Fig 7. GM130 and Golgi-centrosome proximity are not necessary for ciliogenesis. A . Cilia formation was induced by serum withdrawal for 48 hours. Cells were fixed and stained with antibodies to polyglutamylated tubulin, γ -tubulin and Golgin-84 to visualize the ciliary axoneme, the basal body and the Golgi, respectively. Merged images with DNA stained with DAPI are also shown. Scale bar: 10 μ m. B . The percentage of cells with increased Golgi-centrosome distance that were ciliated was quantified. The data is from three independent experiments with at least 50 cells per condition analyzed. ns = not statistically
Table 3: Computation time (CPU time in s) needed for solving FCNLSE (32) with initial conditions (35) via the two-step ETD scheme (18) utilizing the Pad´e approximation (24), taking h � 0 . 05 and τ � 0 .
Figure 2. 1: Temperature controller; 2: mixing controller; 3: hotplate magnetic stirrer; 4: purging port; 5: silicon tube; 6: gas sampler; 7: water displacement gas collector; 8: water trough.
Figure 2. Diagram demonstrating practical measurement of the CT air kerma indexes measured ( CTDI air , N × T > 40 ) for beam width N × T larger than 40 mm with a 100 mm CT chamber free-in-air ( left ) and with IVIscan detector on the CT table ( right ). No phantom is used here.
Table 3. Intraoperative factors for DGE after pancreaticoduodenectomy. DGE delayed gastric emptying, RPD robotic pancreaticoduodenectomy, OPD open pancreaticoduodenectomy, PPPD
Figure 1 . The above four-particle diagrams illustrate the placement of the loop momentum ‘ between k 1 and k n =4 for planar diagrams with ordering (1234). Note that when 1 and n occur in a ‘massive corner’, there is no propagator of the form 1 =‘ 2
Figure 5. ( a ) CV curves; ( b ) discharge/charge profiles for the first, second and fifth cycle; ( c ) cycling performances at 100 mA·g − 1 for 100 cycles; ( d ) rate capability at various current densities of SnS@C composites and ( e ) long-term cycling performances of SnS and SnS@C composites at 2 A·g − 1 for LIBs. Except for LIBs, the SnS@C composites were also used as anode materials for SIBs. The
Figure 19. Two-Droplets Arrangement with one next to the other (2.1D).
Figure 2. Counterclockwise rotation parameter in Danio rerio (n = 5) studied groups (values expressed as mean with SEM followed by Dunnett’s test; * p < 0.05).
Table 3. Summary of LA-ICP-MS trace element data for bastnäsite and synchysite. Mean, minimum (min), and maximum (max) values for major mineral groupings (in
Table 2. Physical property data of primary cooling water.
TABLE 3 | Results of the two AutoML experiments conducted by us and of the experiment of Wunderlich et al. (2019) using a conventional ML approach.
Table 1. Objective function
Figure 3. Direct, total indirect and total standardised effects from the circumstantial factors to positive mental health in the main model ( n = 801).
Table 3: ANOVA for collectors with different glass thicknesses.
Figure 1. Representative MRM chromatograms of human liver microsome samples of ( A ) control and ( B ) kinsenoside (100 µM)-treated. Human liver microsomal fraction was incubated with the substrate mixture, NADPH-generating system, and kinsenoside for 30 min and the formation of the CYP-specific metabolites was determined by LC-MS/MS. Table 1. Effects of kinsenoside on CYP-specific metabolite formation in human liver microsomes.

────────────────────

> _WORK INSTRUCTION_: For every line in the data above that holds "also", return the line itself.

> _RESULT BELOW_:
Fig 7. GM130 and Golgi-centrosome proximity are not necessary for ciliogenesis. A . Cilia formation was induced by serum withdrawal for 48 hours. Cells were fixed and stained with antibodies to polyglutamylated tubulin, γ -tubulin and Golgin-84 to visualize the ciliary axoneme, the basal body and the Golgi, respectively. Merged images with DNA stained with DAPI are also shown. Scale bar: 10 μ m. B . The percentage of cells with increased Golgi-centrosome distance that were ciliated was quantified. The data is from three independent experiments with at least 50 cells per condition analyzed. ns = not statistically
Figure 5. ( a ) CV curves; ( b ) discharge/charge profiles for the first, second and fifth cycle; ( c ) cycling performances at 100 mA·g − 1 for 100 cycles; ( d ) rate capability at various current densities of SnS@C composites and ( e ) long-term cycling performances of SnS and SnS@C composites at 2 A·g − 1 for LIBs. Except for LIBs, the SnS@C composites were also used as anode materials for SIBs. The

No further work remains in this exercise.